• **RECORDS FOR THE TASK**:
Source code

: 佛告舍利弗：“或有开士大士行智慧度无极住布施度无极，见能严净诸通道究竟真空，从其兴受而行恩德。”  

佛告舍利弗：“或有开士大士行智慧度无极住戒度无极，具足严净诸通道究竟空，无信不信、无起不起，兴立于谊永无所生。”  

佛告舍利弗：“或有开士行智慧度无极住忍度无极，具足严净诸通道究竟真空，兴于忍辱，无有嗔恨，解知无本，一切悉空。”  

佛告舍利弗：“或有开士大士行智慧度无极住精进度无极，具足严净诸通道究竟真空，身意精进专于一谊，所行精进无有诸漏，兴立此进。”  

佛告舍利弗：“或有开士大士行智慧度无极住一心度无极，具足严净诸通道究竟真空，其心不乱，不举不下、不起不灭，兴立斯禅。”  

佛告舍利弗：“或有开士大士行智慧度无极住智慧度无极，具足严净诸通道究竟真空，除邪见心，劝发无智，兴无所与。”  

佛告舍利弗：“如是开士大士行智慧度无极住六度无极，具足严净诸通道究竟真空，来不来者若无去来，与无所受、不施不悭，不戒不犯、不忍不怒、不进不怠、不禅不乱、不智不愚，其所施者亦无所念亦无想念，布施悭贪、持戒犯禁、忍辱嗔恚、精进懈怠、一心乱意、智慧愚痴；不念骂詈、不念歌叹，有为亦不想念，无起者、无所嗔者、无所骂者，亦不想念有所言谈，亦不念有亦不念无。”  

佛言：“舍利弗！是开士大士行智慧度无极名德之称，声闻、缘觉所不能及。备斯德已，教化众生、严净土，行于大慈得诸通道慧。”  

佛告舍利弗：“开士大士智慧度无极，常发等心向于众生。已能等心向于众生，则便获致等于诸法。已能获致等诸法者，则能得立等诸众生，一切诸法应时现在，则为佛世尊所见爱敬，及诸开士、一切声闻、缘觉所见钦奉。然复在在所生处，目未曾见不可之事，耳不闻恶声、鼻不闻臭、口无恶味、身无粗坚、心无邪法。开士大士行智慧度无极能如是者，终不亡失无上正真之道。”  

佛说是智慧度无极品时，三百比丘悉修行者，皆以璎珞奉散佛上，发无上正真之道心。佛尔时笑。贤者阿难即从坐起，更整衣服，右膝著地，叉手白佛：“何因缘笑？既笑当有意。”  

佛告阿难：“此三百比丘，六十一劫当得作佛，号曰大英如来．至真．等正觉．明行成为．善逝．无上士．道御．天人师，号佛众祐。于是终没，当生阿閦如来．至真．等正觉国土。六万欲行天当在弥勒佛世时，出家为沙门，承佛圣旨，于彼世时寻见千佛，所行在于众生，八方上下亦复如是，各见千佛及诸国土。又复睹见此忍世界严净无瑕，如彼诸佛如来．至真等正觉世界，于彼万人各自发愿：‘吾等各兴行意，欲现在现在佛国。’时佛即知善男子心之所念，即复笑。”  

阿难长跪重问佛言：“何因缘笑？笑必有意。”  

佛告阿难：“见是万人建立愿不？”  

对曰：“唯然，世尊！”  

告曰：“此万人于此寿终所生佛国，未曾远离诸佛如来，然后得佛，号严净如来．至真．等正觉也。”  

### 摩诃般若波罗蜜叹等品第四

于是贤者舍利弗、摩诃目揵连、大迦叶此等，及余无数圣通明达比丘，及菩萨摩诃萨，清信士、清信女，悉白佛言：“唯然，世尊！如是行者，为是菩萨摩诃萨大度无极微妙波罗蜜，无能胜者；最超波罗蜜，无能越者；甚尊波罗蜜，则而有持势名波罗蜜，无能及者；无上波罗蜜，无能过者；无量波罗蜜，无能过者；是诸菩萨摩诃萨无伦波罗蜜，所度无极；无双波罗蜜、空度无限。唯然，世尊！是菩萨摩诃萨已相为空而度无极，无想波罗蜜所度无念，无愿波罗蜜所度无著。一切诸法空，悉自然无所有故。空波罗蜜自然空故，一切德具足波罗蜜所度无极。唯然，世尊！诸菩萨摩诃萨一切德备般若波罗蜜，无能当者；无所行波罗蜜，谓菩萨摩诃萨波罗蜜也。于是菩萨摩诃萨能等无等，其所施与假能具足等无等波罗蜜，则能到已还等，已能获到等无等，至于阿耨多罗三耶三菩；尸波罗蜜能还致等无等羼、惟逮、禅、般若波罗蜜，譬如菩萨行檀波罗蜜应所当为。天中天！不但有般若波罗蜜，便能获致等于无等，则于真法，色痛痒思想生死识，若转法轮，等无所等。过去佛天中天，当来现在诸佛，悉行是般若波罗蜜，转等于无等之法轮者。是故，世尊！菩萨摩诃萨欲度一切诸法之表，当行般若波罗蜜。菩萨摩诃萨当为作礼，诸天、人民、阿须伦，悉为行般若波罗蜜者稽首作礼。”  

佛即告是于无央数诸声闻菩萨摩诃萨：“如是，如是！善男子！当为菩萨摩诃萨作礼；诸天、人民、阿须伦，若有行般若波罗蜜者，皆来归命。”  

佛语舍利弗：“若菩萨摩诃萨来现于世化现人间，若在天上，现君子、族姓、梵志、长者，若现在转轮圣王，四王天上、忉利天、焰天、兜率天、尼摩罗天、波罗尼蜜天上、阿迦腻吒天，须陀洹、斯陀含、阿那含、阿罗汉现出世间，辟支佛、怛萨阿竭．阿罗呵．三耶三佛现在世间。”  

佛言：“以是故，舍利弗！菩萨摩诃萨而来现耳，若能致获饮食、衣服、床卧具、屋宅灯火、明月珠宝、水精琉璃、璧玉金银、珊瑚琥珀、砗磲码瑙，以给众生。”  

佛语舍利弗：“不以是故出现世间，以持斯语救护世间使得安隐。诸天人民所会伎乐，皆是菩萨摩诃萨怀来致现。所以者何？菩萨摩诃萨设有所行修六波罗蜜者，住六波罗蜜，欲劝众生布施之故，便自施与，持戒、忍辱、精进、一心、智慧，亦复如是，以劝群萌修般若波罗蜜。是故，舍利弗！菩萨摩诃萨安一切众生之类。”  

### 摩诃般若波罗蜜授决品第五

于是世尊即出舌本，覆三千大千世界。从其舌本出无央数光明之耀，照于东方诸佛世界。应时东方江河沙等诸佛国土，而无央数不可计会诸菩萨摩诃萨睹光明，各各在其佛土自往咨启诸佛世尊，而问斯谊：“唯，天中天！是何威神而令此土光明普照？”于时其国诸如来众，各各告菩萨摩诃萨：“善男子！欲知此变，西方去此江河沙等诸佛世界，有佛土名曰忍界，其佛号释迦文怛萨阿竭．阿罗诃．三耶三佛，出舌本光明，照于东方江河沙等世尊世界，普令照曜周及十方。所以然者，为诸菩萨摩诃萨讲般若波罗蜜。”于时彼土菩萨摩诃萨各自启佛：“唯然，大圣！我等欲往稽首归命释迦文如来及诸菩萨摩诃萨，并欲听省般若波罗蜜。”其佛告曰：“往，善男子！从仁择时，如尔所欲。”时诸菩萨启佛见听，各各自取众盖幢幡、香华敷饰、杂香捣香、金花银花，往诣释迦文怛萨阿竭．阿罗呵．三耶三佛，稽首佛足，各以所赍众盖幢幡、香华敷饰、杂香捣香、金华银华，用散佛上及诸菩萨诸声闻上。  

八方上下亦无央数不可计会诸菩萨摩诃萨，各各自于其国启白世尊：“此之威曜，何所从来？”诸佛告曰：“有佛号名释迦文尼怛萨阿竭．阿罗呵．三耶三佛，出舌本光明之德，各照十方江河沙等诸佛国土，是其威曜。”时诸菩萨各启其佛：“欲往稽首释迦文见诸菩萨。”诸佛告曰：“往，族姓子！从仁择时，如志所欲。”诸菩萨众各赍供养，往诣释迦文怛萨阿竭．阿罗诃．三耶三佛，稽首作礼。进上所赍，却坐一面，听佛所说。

• **WORK REQUIRED**: Would you copy, word for word, only the lines from the start of the listing to the one that contains "### 摩诃般若波罗蜜叹等品第四", both included?

• **TASK OUTPUT**:
Source code

: 佛告舍利弗：“或有开士大士行智慧度无极住布施度无极，见能严净诸通道究竟真空，从其兴受而行恩德。”  

佛告舍利弗：“或有开士大士行智慧度无极住戒度无极，具足严净诸通道究竟空，无信不信、无起不起，兴立于谊永无所生。”  

佛告舍利弗：“或有开士行智慧度无极住忍度无极，具足严净诸通道究竟真空，兴于忍辱，无有嗔恨，解知无本，一切悉空。”  

佛告舍利弗：“或有开士大士行智慧度无极住精进度无极，具足严净诸通道究竟真空，身意精进专于一谊，所行精进无有诸漏，兴立此进。”  

佛告舍利弗：“或有开士大士行智慧度无极住一心度无极，具足严净诸通道究竟真空，其心不乱，不举不下、不起不灭，兴立斯禅。”  

佛告舍利弗：“或有开士大士行智慧度无极住智慧度无极，具足严净诸通道究竟真空，除邪见心，劝发无智，兴无所与。”  

佛告舍利弗：“如是开士大士行智慧度无极住六度无极，具足严净诸通道究竟真空，来不来者若无去来，与无所受、不施不悭，不戒不犯、不忍不怒、不进不怠、不禅不乱、不智不愚，其所施者亦无所念亦无想念，布施悭贪、持戒犯禁、忍辱嗔恚、精进懈怠、一心乱意、智慧愚痴；不念骂詈、不念歌叹，有为亦不想念，无起者、无所嗔者、无所骂者，亦不想念有所言谈，亦不念有亦不念无。”  

佛言：“舍利弗！是开士大士行智慧度无极名德之称，声闻、缘觉所不能及。备斯德已，教化众生、严净土，行于大慈得诸通道慧。”  

佛告舍利弗：“开士大士智慧度无极，常发等心向于众生。已能等心向于众生，则便获致等于诸法。已能获致等诸法者，则能得立等诸众生，一切诸法应时现在，则为佛世尊所见爱敬，及诸开士、一切声闻、缘觉所见钦奉。然复在在所生处，目未曾见不可之事，耳不闻恶声、鼻不闻臭、口无恶味、身无粗坚、心无邪法。开士大士行智慧度无极能如是者，终不亡失无上正真之道。”  

佛说是智慧度无极品时，三百比丘悉修行者，皆以璎珞奉散佛上，发无上正真之道心。佛尔时笑。贤者阿难即从坐起，更整衣服，右膝著地，叉手白佛：“何因缘笑？既笑当有意。”  

佛告阿难：“此三百比丘，六十一劫当得作佛，号曰大英如来．至真．等正觉．明行成为．善逝．无上士．道御．天人师，号佛众祐。于是终没，当生阿閦如来．至真．等正觉国土。六万欲行天当在弥勒佛世时，出家为沙门，承佛圣旨，于彼世时寻见千佛，所行在于众生，八方上下亦复如是，各见千佛及诸国土。又复睹见此忍世界严净无瑕，如彼诸佛如来．至真等正觉世界，于彼万人各自发愿：‘吾等各兴行意，欲现在现在佛国。’时佛即知善男子心之所念，即复笑。”  

阿难长跪重问佛言：“何因缘笑？笑必有意。”  

佛告阿难：“见是万人建立愿不？”  

对曰：“唯然，世尊！”  

告曰：“此万人于此寿终所生佛国，未曾远离诸佛如来，然后得佛，号严净如来．至真．等正觉也。”  

### 摩诃般若波罗蜜叹等品第四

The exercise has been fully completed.